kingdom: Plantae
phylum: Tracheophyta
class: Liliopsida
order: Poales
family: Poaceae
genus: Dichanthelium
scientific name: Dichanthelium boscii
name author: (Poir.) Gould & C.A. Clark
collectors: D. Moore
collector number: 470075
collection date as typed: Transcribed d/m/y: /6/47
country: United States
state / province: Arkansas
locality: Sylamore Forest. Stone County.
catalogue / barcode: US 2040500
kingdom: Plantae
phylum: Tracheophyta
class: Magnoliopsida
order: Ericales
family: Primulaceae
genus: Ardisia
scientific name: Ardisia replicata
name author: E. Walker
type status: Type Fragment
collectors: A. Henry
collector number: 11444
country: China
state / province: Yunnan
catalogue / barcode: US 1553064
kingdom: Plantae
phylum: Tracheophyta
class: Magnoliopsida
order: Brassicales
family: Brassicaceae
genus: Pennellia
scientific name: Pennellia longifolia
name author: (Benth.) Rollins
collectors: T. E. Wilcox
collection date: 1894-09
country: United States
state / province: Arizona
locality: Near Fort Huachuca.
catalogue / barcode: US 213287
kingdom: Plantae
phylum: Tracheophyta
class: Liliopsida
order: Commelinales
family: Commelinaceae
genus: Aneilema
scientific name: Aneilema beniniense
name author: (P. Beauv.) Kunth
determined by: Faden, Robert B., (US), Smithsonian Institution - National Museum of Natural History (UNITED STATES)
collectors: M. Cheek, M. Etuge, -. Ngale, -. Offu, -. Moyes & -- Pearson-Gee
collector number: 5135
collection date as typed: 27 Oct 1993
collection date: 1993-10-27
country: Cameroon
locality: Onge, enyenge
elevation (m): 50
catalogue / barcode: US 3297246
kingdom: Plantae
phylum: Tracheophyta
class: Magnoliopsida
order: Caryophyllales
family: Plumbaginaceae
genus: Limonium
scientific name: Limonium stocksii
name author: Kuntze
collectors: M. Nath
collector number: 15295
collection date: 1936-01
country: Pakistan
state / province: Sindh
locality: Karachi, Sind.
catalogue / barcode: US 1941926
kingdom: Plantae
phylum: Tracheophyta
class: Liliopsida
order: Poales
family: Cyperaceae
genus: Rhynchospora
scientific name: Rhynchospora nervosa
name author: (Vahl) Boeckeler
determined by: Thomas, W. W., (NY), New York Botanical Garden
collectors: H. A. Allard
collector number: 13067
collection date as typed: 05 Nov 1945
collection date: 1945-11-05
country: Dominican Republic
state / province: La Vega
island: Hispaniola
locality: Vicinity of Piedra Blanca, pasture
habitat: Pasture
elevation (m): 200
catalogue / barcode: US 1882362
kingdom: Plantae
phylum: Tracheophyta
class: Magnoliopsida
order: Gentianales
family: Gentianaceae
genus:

※

- **PROBLEM**
Please update the items above so that every "catalogue" becomes "catalog", keeping everything else the same.

- **ANSWER IN FULL**
kingdom: Plantae
phylum: Tracheophyta
class: Liliopsida
order: Poales
family: Poaceae
genus: Dichanthelium
scientific name: Dichanthelium boscii
name author: (Poir.) Gould & C.A. Clark
collectors: D. Moore
collector number: 470075
collection date as typed: Transcribed d/m/y: /6/47
country: United States
state / province: Arkansas
locality: Sylamore Forest. Stone County.
catalog / barcode: US 2040500
kingdom: Plantae
phylum: Tracheophyta
class: Magnoliopsida
order: Ericales
family: Primulaceae
genus: Ardisia
scientific name: Ardisia replicata
name author: E. Walker
type status: Type Fragment
collectors: A. Henry
collector number: 11444
country: China
state / province: Yunnan
catalog / barcode: US 1553064
kingdom: Plantae
phylum: Tracheophyta
class: Magnoliopsida
order: Brassicales
family: Brassicaceae
genus: Pennellia
scientific name: Pennellia longifolia
name author: (Benth.) Rollins
collectors: T. E. Wilcox
collection date: 1894-09
country: United States
state / province: Arizona
locality: Near Fort Huachuca.
catalog / barcode: US 213287
kingdom: Plantae
phylum: Tracheophyta
class: Liliopsida
order: Commelinales
family: Commelinaceae
genus: Aneilema
scientific name: Aneilema beniniense
name author: (P. Beauv.) Kunth
determined by: Faden, Robert B., (US), Smithsonian Institution - National Museum of Natural History (UNITED STATES)
collectors: M. Cheek, M. Etuge, -. Ngale, -. Offu, -. Moyes & -- Pearson-Gee
collector number: 5135
collection date as typed: 27 Oct 1993
collection date: 1993-10-27
country: Cameroon
locality: Onge, enyenge
elevation (m): 50
catalog / barcode: US 3297246
kingdom: Plantae
phylum: Tracheophyta
class: Magnoliopsida
order: Caryophyllales
family: Plumbaginaceae
genus: Limonium
scientific name: Limonium stocksii
name author: Kuntze
collectors: M. Nath
collector number: 15295
collection date: 1936-01
country: Pakistan
state / province: Sindh
locality: Karachi, Sind.
catalog / barcode: US 1941926
kingdom: Plantae
phylum: Tracheophyta
class: Liliopsida
order: Poales
family: Cyperaceae
genus: Rhynchospora
scientific name: Rhynchospora nervosa
name author: (Vahl) Boeckeler
determined by: Thomas, W. W., (NY), New York Botanical Garden
collectors: H. A. Allard
collector number: 13067
collection date as typed: 05 Nov 1945
collection date: 1945-11-05
country: Dominican Republic
state / province: La Vega
island: Hispaniola
locality: Vicinity of Piedra Blanca, pasture
habitat: Pasture
elevation (m): 200
catalog / barcode: US 1882362
kingdom: Plantae
phylum: Tracheophyta
class: Magnoliopsida
order: Gentianales
family: Gentianaceae
genus:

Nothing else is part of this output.